Because not going to lie, it sounds like ancapistan is predicated on world peace, in which case your theory has a pretty big problem to deal with.

To restate the core problem: How does a lesser force combat a larger one? And that's a pretty general question, so more specifically, how does a smaller ancap force combat a larger unspecified force? It seems pretty important based on the decentralized nature of force under ancap theory.
 
Why? Under an anarchist system (not just anarcho-capitalist), who decides when a child becomes old enough to be an adult? Who decides that adults shouldn't harm children? How would an anarcho-capitalist system prevent a situation where a society that approves of the abuse of children perpetuates itself in time, like what happened in the Pitcairn Islands, for example?
The parents and other like minded citizens where children aren’t expected to be abused.
 
it obliterates the very concept of crime.
It makes crime context dependent, because it is.

suddenly one day you do get arrested. Was the law magically reborn? Or was it always there, but badly applied?
No magic necessary. A violation in an unwritten code occurred between the two.

If two groups enforce conflicting rules, then by your own definition both are law, simultaneously. Do you see the problem?
Nope. I genuinely do not see the problem. You are in an area where two centers of power are in active conflict. It's no different from being in disputed territory during a war.

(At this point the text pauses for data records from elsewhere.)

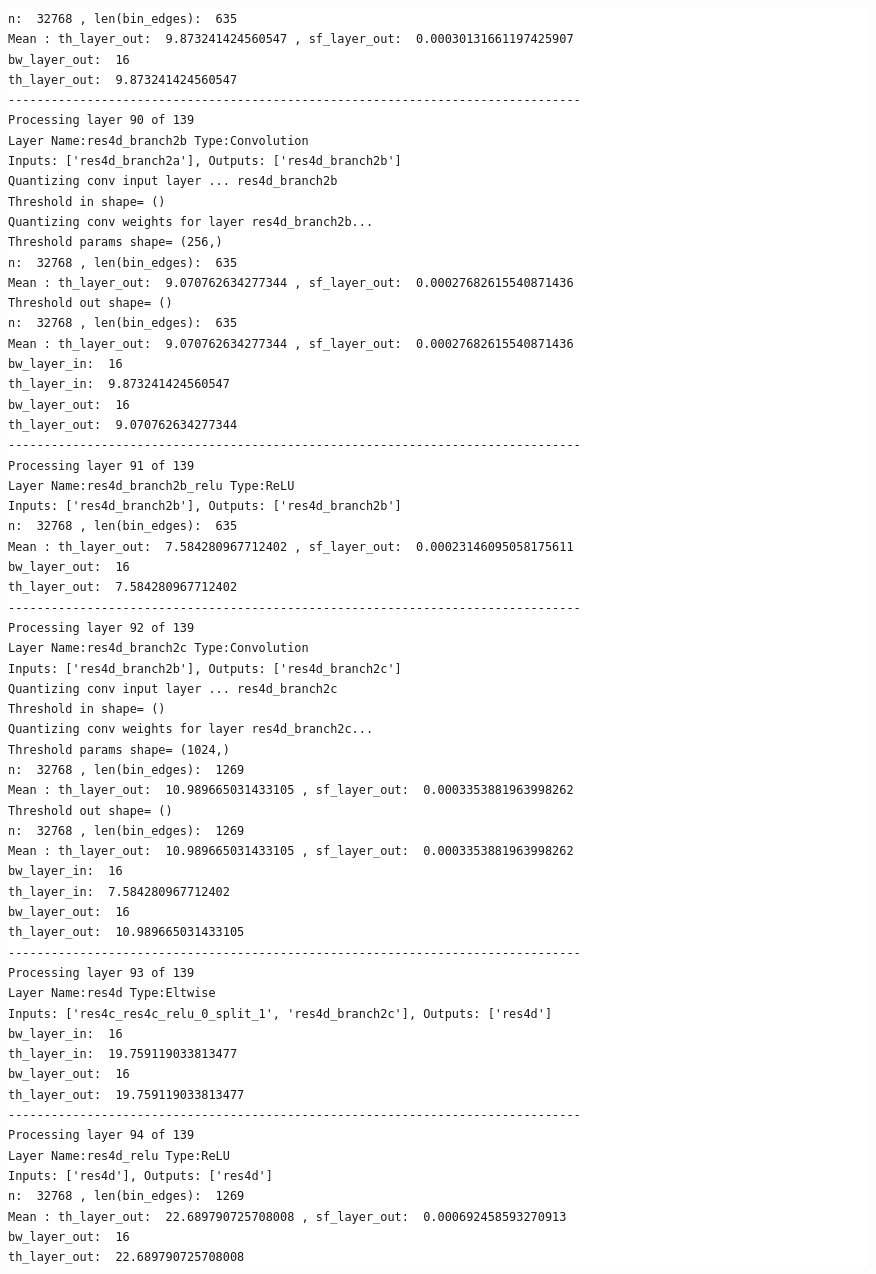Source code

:     n:  32768 , len(bin_edges):  635
    Mean : th_layer_out:  9.873241424560547 , sf_layer_out:  0.00030131661197425907
    bw_layer_out:  16
    th_layer_out:  9.873241424560547
    --------------------------------------------------------------------------------
    Processing layer 90 of 139
    Layer Name:res4d_branch2b Type:Convolution
    Inputs: ['res4d_branch2a'], Outputs: ['res4d_branch2b']
    Quantizing conv input layer ... res4d_branch2b
    Threshold in shape= ()
    Quantizing conv weights for layer res4d_branch2b...
    Threshold params shape= (256,)
    n:  32768 , len(bin_edges):  635
    Mean : th_layer_out:  9.070762634277344 , sf_layer_out:  0.00027682615540871436
    Threshold out shape= ()
    n:  32768 , len(bin_edges):  635
    Mean : th_layer_out:  9.070762634277344 , sf_layer_out:  0.00027682615540871436
    bw_layer_in:  16
    th_layer_in:  9.873241424560547
    bw_layer_out:  16
    th_layer_out:  9.070762634277344
    --------------------------------------------------------------------------------
    Processing layer 91 of 139
    Layer Name:res4d_branch2b_relu Type:ReLU
    Inputs: ['res4d_branch2b'], Outputs: ['res4d_branch2b']
    n:  32768 , len(bin_edges):  635
    Mean : th_layer_out:  7.584280967712402 , sf_layer_out:  0.00023146095058175611
    bw_layer_out:  16
    th_layer_out:  7.584280967712402
    --------------------------------------------------------------------------------
    Processing layer 92 of 139
    Layer Name:res4d_branch2c Type:Convolution
    Inputs: ['res4d_branch2b'], Outputs: ['res4d_branch2c']
    Quantizing conv input layer ... res4d_branch2c
    Threshold in shape= ()
    Quantizing conv weights for layer res4d_branch2c...
    Threshold params shape= (1024,)
    n:  32768 , len(bin_edges):  1269
    Mean : th_layer_out:  10.989665031433105 , sf_layer_out:  0.0003353881963998262
    Threshold out shape= ()
    n:  32768 , len(bin_edges):  1269
    Mean : th_layer_out:  10.989665031433105 , sf_layer_out:  0.0003353881963998262
    bw_layer_in:  16
    th_layer_in:  7.584280967712402
    bw_layer_out:  16
    th_layer_out:  10.989665031433105
    --------------------------------------------------------------------------------
    Processing layer 93 of 139
    Layer Name:res4d Type:Eltwise
    Inputs: ['res4c_res4c_relu_0_split_1', 'res4d_branch2c'], Outputs: ['res4d']
    bw_layer_in:  16
    th_layer_in:  19.759119033813477
    bw_layer_out:  16
    th_layer_out:  19.759119033813477
    --------------------------------------------------------------------------------
    Processing layer 94 of 139
    Layer Name:res4d_relu Type:ReLU
    Inputs: ['res4d'], Outputs: ['res4d']
    n:  32768 , len(bin_edges):  1269
    Mean : th_layer_out:  22.689790725708008 , sf_layer_out:  0.000692458593270913
    bw_layer_out:  16
    th_layer_out:  22.689790725708008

Species classification has blurry edges because nature is continuous and not discrete
Bingo. So is authority. The law has blurry edges based on what gets enforced in practice and who you actually need to listen to.
You can't even describe duress without appealing to a counterfactual ("would this contract have been signed without threat?").
The existence of the threat makes it an instance of coercion. Whether the signatory would have agreed regardless is irrelevant.